What lines below include the string "source"? Pick them out and copy them.
________________
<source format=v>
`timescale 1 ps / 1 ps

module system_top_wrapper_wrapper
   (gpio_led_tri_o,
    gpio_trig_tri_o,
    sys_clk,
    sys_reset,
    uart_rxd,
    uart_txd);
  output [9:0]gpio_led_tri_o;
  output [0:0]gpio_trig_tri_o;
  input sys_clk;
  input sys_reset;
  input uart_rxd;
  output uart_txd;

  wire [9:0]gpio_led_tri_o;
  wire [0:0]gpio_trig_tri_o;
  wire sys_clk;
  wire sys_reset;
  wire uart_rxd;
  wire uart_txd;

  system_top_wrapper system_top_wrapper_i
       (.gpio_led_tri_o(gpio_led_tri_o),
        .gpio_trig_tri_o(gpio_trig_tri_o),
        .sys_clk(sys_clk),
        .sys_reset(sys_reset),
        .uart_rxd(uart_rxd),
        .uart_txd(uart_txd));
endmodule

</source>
________________
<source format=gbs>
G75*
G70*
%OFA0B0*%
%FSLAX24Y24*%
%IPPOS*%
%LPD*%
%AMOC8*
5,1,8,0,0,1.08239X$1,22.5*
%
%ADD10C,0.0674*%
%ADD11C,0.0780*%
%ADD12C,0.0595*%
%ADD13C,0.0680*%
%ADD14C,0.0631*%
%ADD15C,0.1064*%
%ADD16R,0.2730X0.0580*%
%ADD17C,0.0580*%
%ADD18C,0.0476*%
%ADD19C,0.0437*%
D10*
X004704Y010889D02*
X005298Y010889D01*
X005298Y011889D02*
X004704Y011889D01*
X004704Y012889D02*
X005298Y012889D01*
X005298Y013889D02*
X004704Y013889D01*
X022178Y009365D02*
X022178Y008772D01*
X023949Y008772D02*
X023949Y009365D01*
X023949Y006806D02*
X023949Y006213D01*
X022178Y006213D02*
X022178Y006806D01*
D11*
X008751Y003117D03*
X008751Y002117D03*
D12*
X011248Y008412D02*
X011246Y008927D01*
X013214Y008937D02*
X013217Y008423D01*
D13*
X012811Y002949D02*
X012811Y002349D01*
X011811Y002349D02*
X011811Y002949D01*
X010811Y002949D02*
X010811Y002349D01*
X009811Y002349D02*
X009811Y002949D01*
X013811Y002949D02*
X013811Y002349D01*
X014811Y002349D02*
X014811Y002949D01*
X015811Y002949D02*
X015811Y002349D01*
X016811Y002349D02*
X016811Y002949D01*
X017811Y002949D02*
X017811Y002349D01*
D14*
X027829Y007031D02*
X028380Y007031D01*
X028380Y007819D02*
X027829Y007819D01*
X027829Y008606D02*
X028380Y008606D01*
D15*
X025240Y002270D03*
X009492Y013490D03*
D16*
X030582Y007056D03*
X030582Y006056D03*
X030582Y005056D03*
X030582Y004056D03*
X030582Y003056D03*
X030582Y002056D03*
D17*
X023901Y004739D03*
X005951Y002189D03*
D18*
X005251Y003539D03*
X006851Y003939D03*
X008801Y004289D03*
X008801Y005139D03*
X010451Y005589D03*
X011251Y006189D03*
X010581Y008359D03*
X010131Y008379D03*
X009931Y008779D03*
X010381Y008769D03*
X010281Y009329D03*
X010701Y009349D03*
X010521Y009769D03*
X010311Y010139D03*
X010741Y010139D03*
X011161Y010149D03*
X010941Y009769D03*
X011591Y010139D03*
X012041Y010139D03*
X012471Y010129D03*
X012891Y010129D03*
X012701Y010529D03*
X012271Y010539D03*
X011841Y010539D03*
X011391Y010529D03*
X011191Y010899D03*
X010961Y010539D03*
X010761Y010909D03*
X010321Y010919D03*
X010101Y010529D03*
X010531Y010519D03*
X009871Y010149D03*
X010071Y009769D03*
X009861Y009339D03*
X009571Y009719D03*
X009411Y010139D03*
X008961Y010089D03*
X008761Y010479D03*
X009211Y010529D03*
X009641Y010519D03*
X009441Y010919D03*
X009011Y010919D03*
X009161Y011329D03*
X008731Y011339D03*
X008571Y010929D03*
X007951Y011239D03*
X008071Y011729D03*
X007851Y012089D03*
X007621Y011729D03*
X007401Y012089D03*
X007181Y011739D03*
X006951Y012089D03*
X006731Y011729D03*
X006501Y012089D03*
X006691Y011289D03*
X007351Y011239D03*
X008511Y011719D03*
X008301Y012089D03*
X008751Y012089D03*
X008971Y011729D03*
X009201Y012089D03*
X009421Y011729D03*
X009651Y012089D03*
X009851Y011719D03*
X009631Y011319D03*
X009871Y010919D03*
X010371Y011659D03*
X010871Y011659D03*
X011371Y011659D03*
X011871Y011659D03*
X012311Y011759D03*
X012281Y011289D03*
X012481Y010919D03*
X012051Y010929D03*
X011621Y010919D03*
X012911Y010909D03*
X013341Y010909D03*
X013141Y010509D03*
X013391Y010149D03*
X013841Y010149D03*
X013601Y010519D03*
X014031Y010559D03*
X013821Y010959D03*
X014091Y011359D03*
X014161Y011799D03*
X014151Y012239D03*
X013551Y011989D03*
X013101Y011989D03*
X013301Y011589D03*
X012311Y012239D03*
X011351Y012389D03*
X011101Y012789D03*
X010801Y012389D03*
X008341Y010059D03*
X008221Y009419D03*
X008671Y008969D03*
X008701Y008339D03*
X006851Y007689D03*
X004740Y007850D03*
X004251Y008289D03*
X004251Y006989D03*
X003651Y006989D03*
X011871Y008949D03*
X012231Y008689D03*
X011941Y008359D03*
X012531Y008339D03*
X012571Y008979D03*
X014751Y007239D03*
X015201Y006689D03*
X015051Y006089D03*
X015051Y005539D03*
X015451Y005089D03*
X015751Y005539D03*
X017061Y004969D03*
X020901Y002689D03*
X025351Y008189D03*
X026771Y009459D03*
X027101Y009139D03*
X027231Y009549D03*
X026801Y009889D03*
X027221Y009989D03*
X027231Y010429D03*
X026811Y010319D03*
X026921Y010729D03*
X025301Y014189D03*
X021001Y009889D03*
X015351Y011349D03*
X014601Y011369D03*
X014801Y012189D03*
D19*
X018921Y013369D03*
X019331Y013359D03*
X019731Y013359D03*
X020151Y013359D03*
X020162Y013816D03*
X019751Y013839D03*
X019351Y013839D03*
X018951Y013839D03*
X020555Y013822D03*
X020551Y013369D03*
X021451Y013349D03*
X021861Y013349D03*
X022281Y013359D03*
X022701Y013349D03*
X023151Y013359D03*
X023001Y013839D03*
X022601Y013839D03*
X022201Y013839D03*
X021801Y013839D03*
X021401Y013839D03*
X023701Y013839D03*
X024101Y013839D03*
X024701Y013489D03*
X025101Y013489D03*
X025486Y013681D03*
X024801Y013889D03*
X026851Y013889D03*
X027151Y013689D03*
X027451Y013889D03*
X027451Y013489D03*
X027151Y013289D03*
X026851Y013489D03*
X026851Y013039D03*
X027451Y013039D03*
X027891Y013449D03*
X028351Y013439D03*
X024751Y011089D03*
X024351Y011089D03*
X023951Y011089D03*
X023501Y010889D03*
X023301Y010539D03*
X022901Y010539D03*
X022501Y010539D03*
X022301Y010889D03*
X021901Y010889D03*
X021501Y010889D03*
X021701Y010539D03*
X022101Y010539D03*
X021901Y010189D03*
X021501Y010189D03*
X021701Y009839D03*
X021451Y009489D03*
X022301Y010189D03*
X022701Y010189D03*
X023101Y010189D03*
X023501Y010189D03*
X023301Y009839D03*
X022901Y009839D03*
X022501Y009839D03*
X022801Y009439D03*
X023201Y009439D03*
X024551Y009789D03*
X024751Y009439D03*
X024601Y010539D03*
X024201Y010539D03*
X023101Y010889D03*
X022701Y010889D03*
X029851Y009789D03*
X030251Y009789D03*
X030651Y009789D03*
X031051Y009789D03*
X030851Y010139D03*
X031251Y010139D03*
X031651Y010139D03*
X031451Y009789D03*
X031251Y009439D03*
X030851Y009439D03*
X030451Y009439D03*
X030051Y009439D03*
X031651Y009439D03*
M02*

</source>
________________
Response box =>
<source format=v>
</source>
<source format=gbs>
</source>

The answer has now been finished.